Volume 22, Issue 28 (July 12, 2020)
From Confusion to Peace
By Kyle Pope
You don’t have to look very far in the world around you to see that most people live their lives ruled by a sense of chaos. They might not recognize that this is the case, but if they stopped and honestly looked at their lives from the outside they would have to admit that they are controlled by the ebb and flow of emotions, finances, illness, disaster, or even the desire for pleasure, recognition, glory, or satisfaction. None of us are free from the hardships of life, but the Christian has something to which he or she can cling that the world does not have: a sense of direction.
You see the Bible tells us that as a result of sin entering the world chaos, corruption, and decay rule the natural world. The preacher, in the book of Ecclesiastes declared that “time and chance” plague all things under the sun (Eccl. 9:11). Paul told the Romans that the creation is in “bondage to corruption” (Rom. 8:21). In the Sermon on the Mount, Jesus reminds us that in this world “moth and rust destroy” things which we might hold dear (Matt. 6:19). For Christians, however, there can be a tangible sense of direction that comes from choosing to look beyond the physical world and aim towards a home in heaven with God. In this home, the Bible tells us “neither moth nor rust destroy, and . . . thieves do not break in and steal” (Matt. 6:20, NKJV).

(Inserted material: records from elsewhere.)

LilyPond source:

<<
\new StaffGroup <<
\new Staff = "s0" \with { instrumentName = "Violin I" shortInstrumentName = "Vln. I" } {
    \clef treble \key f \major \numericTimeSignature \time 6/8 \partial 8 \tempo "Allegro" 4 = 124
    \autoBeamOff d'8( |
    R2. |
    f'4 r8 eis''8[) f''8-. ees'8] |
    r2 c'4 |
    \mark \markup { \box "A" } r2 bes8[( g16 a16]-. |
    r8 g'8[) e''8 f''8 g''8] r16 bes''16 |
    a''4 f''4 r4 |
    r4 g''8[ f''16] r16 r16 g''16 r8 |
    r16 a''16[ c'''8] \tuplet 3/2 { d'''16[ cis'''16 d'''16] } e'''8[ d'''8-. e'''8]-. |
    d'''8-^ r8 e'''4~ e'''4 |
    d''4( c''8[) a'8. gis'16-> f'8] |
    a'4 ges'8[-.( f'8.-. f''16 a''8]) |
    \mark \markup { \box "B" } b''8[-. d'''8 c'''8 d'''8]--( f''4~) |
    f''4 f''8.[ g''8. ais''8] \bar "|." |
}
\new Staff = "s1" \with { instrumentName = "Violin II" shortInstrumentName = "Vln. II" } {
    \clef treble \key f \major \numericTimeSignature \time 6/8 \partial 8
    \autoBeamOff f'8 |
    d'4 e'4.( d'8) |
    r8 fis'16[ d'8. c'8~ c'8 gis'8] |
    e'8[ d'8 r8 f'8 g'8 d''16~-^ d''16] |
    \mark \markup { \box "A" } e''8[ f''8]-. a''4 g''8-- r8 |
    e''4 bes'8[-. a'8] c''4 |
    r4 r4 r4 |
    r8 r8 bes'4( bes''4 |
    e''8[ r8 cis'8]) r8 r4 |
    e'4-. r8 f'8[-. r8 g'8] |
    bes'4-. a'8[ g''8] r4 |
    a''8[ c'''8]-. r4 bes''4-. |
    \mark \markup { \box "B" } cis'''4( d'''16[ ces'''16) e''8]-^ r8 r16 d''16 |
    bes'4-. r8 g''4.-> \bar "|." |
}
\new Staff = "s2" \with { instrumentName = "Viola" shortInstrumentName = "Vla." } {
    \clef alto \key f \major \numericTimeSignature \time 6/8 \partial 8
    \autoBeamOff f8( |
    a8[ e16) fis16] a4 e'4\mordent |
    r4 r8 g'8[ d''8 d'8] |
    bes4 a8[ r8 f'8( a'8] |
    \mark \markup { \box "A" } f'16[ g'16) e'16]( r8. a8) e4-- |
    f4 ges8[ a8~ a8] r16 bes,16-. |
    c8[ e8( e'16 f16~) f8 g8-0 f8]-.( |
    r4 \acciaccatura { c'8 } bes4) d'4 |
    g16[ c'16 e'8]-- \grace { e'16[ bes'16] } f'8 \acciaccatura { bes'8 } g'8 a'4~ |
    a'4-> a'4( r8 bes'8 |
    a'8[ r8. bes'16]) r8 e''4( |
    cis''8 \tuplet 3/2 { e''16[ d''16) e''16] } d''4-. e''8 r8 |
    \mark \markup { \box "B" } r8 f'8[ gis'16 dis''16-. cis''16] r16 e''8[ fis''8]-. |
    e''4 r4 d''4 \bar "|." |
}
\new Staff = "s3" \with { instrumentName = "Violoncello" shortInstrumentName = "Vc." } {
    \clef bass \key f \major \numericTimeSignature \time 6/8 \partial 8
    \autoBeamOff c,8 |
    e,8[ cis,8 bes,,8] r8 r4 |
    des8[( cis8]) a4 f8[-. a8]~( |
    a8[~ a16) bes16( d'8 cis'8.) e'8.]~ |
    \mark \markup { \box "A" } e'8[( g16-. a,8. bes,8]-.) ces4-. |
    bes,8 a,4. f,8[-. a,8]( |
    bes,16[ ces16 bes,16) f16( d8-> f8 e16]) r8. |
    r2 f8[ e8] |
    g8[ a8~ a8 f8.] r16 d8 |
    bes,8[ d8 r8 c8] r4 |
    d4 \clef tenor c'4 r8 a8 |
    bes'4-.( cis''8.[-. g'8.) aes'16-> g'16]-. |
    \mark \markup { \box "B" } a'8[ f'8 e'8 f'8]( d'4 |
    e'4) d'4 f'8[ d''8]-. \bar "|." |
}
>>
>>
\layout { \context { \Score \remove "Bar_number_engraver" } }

The Christian can also have a sense of direction when it comes to how life ought to be lived. The Christian believes that the Bible is not merely an old book full of interesting stories. The Christian holds that it is actually the revelation of the Spirit of God given to mankind for his guidance and direction. When the Christian submits himself to it’s rule, he allows himself to be led by the very mind of God. This is what it means to be “led by the Spirit” (cf. Rom. 8:14; Gal. 5:18). This can be a comforting thing. When a difficulty arises in life and we must choose one way or the other, the Christian’s choice is often made ahead of time by the principles of Scripture. He or she doesn’t have to worry and fret about what to do—God’s word points the way to the best possible choice.
Some might call this a “crutch” and say they would prefer their own freedom of choice. Everyone loves freedom, but who knows better how I should live my life than the very One who made me? David said:
O Lord, You have searched me and known me. You know my sitting down and my rising up; You understand my thought afar off. You comprehend my path and my lying down, and are acquainted with all my ways (Ps. 139:1-3).
In addition to this, the Bible reveals that no one is every truly free. All of us are either “slaves of sin” or we are “slaves of God” (Rom. 6:15-23). Submission to the will of God liberates us from the chaos and destruction that sin holds over our lives.
The Bible tells us that when people choose not to “retain God in their knowledge” they actually come to think about things in ways that arc contrary to their very nature. Romans 1:28 speaks of such people as being given over to a “debased mind.” In such a state they are described as being “futile in their thoughts” (Rom. 1:21). To the Ephesians, Paul spoke of such people as “having their understanding darkened” and having hearts that are hardened (Eph. 4:18). In such a condition people come to view evil as good and good as evil. When this happens, the result is chaos and confusion.
You see when we come to believe that there is no absolute truth, no moral black and white, no unquestionable values, then nothing is right, everything is grey and there is no truth! The world we see around us is a perfect example of this. We claim to be so advanced as we throw out traditional values of the past. For the cause of freedom, we reject family roles, marriage bonds, personal responsibilities, modesty, and moderation, then wonder why our lives are in chaos. You see God’s instructions are not simply to satisfy His own wishes, they are “for our good always, that He might preserve us” (Deut. 6:24).
Near the close of his first epistle to the church in Corinth the apostle Paul through the direction of the Holy Spirit gives instructions about conduct in the assembly. In the midst of this discussion he makes a powerful statement. He writes, “. . . For God is not the author of confusion but of peace” (1 Cor. 14:33). What a beautiful thought! In the midst of a universe of chaos, in Christ there can be peace. James will tell us through the Holy Spirit, “where envy and self-seeking exist, confusion and every evil thing will be there. But the wisdom that is from above is first pure, then peaceable, willing to yield. full of mercy and good fruits . . .” (Jas. 3:16-17).
Where do you find your life? Are you in submission to the will of God? Do you find in God peace and a wisdom that lifts you out of the chaos and confusion of this world, or do you try to live with one foot in the madness and the other in the truth? Paul challenged the brethren in Colosse to “let the Peace of God rule in your hearts” (Col. 3:15). Only in Christ can you find that “peace which surpasses all understanding” (Phil. 4:7). The choice is yours, but God calls you out of confusion into true and lasting peace.